I recently saw a 5 month old infant who had the following history of food-related nausea and vomiting and failure to thrive with weight in the 5th-10 percentile. The first episode was at 3.5 months age where she was given rice cereal followed by violent vomiting and diarrhea which started about 2 hours later. Mom took her to the ER where she was given Pedialyte and her symptoms resolved. The second time was a few weeks later when she was again re-introduced to rice cereal and she had a second episode of severe prolonged vomiting, diarrhea and feeling listless. She was seen at her pediatrician's office and started back on Pedialye There were no cutaneous symptoms. Skin testing and serum specific test were negative for soy, cow milk and a tentative diagnosis of Food Protein Induced Enterocolitis (FPIES) was made.

She had two episodes of nausea and vomiting when bland boiled chicken was introduced but has been drinking extensively hydrolyzed cow milk formula with Neutramogen brand. Since switching to fruits and vegetables her weight has improved to the 95th percentile. Recently she had another bout of unexplained vomiting and diarrhea and a one-time spike of fever of 104 and feeling fussy. Her cell lines were only significant for a severe neutropenia but total WBC was normal for age. She was switched to Alimentum and has been back to her usual state. I have asked mom to stay away from cereal oats, rice cow milk and chicken and continue eating her current fruits and vegetables. I understand that these foods should be reintroduced after about 2 years of complete avoidance but mom wanted to find out if eggs and other red meats can be introduced any sooner without a risk of precipitating these reactions. I would appreciate it if I could get some help in managing this child's diet as well as introduction of foods.
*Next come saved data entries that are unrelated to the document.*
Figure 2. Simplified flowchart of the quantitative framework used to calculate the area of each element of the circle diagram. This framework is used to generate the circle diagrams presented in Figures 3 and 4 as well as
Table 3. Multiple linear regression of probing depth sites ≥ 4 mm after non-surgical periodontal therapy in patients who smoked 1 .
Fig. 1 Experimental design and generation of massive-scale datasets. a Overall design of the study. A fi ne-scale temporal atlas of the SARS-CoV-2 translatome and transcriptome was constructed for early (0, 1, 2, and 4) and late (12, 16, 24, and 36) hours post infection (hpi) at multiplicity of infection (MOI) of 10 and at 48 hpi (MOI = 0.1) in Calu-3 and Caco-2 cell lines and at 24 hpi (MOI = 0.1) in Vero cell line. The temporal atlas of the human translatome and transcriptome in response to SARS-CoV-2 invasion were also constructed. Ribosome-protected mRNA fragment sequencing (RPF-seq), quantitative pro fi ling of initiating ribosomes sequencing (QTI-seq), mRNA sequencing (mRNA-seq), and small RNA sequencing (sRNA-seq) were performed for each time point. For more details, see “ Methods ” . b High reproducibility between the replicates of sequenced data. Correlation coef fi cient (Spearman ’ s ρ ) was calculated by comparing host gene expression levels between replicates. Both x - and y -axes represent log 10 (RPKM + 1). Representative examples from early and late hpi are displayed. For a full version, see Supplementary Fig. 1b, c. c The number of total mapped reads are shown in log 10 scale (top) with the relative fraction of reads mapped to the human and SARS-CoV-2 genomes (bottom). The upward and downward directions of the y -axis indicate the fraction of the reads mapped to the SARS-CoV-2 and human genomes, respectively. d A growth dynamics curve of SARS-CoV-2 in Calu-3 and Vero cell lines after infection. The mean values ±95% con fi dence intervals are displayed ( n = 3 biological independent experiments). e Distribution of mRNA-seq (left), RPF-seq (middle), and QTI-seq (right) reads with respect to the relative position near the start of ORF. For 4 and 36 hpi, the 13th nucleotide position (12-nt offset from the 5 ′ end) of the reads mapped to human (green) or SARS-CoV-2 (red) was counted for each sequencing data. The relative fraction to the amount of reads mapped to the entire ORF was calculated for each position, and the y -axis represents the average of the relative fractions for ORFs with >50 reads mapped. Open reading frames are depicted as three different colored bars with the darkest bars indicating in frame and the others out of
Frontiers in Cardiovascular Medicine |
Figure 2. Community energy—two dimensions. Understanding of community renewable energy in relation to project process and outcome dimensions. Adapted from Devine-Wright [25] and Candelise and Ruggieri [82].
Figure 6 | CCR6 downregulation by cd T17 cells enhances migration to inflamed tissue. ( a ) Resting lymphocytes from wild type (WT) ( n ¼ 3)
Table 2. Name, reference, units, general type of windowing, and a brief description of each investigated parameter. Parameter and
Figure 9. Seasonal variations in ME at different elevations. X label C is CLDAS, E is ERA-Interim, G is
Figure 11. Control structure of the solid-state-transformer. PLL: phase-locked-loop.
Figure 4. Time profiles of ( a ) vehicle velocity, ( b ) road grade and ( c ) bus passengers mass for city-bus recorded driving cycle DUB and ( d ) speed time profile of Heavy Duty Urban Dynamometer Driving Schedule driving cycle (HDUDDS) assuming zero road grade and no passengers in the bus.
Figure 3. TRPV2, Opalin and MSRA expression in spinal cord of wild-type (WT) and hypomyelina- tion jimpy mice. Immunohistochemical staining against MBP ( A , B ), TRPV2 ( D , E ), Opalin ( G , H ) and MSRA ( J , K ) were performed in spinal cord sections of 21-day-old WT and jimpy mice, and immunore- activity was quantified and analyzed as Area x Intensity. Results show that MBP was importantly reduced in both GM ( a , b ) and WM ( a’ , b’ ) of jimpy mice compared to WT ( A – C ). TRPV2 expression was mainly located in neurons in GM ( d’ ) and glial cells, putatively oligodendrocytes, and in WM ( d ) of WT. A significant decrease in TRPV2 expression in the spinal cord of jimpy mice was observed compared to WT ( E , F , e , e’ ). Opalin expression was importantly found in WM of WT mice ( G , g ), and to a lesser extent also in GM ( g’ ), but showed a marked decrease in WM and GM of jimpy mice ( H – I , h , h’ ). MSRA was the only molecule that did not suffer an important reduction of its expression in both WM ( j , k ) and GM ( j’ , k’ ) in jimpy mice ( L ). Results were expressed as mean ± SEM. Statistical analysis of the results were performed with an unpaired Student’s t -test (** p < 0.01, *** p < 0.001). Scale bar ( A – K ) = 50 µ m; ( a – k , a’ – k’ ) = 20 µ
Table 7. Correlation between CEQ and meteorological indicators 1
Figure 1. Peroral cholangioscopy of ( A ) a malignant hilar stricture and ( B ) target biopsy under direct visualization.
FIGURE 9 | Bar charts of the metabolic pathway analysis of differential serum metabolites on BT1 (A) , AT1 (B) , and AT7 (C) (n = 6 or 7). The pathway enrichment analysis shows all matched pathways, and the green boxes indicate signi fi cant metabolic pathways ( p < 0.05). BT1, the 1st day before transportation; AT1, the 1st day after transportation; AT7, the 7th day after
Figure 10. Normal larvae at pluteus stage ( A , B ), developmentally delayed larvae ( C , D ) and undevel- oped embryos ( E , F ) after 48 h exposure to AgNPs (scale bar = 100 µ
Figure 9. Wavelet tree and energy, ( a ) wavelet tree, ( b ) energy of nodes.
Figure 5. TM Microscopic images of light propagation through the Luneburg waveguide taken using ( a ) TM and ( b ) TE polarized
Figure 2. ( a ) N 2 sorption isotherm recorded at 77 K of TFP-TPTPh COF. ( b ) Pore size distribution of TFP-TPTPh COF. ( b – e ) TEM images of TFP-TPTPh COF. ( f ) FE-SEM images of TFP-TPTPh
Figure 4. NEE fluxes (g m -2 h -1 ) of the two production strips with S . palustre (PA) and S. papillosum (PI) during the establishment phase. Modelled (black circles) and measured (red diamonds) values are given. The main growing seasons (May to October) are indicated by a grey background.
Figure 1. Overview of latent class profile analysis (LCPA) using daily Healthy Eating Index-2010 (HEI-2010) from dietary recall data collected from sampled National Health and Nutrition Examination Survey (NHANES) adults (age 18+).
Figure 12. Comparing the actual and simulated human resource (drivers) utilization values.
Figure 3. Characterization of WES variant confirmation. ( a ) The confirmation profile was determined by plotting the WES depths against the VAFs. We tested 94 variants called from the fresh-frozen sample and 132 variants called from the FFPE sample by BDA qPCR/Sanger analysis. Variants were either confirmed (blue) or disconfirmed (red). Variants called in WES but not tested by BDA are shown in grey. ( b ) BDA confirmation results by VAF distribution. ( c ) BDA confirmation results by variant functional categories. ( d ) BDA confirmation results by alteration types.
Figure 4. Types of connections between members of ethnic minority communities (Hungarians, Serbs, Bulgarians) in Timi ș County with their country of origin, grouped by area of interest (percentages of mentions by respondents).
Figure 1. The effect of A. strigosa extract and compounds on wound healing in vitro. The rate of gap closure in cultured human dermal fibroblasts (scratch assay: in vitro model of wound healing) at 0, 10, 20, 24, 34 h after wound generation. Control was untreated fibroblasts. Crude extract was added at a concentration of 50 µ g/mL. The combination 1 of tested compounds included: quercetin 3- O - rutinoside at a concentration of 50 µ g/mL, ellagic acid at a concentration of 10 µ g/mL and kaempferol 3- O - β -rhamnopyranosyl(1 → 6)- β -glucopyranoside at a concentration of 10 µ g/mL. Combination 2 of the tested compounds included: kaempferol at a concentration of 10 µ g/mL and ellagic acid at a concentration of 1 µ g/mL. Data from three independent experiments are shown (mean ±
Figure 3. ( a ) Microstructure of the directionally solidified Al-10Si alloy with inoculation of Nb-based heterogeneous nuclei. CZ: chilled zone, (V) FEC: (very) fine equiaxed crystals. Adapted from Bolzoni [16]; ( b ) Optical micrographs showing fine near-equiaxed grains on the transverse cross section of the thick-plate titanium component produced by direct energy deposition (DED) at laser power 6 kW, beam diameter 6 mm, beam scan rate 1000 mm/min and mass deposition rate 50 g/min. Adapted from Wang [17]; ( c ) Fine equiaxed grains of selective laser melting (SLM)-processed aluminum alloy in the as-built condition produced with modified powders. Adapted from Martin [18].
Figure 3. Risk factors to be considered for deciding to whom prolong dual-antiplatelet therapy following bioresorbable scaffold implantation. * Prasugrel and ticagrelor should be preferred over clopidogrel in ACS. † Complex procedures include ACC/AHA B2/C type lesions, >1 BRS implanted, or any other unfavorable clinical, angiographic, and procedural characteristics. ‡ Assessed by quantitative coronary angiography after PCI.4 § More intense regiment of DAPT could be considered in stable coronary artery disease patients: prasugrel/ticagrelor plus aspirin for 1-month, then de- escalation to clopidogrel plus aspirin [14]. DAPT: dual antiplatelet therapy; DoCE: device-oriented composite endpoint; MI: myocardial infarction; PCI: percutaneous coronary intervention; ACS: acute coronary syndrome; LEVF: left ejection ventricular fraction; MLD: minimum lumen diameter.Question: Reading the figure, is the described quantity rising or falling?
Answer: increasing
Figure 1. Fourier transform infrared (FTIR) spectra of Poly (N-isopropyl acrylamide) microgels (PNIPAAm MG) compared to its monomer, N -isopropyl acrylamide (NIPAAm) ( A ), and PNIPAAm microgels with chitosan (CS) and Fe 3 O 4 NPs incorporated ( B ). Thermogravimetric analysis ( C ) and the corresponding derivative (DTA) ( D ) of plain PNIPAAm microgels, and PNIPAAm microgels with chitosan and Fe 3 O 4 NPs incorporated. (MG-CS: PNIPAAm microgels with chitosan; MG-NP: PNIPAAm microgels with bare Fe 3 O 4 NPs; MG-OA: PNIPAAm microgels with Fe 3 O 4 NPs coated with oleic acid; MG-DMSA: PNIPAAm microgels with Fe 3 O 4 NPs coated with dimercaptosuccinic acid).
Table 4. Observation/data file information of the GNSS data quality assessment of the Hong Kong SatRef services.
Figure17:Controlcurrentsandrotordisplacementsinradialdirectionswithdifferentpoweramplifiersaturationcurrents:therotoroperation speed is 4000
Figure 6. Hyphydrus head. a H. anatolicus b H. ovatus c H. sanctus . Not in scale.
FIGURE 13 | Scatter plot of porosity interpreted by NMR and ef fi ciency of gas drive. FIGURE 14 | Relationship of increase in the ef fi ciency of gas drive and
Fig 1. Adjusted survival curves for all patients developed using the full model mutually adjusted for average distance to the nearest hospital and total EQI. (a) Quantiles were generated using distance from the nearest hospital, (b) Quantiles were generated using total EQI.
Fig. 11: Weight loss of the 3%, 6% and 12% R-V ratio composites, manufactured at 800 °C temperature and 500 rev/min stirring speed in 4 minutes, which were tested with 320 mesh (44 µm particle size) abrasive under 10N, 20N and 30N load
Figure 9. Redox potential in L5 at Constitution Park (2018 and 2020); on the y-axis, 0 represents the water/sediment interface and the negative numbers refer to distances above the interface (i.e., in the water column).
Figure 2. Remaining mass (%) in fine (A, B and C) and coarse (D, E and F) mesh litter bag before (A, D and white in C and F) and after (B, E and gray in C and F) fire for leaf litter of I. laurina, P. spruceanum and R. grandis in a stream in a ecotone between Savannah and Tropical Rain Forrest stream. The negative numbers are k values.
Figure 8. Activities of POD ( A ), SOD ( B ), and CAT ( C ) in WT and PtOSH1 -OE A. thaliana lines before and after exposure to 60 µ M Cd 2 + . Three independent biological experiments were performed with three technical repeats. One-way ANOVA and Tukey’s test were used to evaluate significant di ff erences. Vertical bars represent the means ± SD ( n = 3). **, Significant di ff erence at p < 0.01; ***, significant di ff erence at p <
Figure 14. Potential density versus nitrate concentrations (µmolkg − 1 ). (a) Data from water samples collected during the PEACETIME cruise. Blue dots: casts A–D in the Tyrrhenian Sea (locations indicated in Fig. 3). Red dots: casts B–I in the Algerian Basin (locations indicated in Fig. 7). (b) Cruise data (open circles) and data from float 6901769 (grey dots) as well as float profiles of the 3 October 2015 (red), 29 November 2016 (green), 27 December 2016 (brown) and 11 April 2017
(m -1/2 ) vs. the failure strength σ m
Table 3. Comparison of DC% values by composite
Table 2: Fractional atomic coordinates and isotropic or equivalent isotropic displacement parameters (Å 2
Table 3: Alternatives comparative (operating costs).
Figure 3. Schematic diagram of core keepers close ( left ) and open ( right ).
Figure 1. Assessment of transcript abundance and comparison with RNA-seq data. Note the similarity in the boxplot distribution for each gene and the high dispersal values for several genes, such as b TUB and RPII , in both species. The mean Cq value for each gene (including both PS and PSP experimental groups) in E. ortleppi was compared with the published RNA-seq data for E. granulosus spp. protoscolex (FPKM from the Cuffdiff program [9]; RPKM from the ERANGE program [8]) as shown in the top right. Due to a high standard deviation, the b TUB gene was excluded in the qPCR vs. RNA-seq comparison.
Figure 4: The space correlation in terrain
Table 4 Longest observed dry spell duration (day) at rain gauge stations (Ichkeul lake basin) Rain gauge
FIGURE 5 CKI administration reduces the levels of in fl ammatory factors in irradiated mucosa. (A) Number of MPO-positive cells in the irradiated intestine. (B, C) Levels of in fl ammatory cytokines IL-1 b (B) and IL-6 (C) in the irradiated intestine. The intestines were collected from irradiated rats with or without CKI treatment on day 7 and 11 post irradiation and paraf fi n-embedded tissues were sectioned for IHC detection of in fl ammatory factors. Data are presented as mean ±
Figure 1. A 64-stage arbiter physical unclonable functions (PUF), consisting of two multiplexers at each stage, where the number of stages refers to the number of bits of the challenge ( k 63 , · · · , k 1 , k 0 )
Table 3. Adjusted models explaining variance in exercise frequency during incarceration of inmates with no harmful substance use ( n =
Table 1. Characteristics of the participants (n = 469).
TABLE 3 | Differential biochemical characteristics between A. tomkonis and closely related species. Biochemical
Thank you for your inquiry.

I am forwarding your inquiry to Dr. Scott Sicherer who is a nationally recognized authority on FPIES. As soon as we receive his response, we will send it to you.

Thank you again for your inquiry.

Phil Lieberman, M.D.

We received a response from Dr. Scott Sicherer. Thank you again for your inquiry.

Phil Lieberman, M.D.

Response from Dr. Scott Sicherer:
It is quite a challenge to add foods to the diet of a child with FPIES since we have no tests to fully predict what to expect, and must rely on epidemiologic observations from studies. I refer you to a recent excellent review article in The Journal of Allergy and Clinical Immunology: In Practice July 2013 (pages 317-22). There is an online Table with that article (Table E5) that describes the approaches given the rate of co-allergy in FPIES. This Table will answer your question directly. Similarly, there is an article on this topic by Ruffner in the same issue (page 343-9) and Figure 1 in that original article provide slightly different views on the question you raise.

Briefly, The vast majority of children with FPIES react to only one or two foods. However, it can become concerning when more than two foods have been a trigger, because almost 10 percent indicate reactions to more than 4 foods. If past reactions have been particularly severe, and the number of trigger foods already are more than a couple, going more cautiously may be the better option (delay longer or add foods under medical supervision as a food challenge).

Milk, soy, grains (especially rice and oat) and poultry are higher on the "worry" list. This child already has tolerated a number of fruits and vegetables and so the list of foods to reasonably delay are the ones you already identified. Meats other than poultry are less often an issue, and egg is a problem for roughly 10 percent. However, supervised food challenges can be considered depending on specific concerns, especially if larger numbers of foods are causing problems.

The description of the reaction with a low neutrophil count and a high fever was not associated with an ingestion, the symptoms seem unusual for FPIES and perhaps this was a viral illness. FPIES reactions usually have an increase in neutrophil count with increased band forms. I am not sure if the comment about a switch of formula from one brand to another (both extensively hydrolyzed) was to imply a problem with the former formula, but that seems unlikely.

Ultimately, many low risk foods (various fruits, vegetables, fish, etc) will be added at home and families might want to add them when it is earlier in the day rather than before bedtime, and at home with family rather than in the care of others. Families should be instructed about what to do in the event of a reaction. This includes going to an emergency room with information about the illness, since often there is unfamiliarity with FPIES. There is an explanatory letter in a review article (Sicherer SH JACI 2005 Jan;115(1):149-56) and this type of letter is also available at lay organization websites (e.g., www.iaffpe.org/ or www.fpiesfoundation.org). One recent small study suggested ondansetron may also help in managing an acute reaction (Holbrook T et al J Allergy Clin Immunol. 2013 Jul 25. pii: S0091-6749(13)00989-5. doi: 10.1016/j.jaci.2013.06.021. [Epub ahead of print]).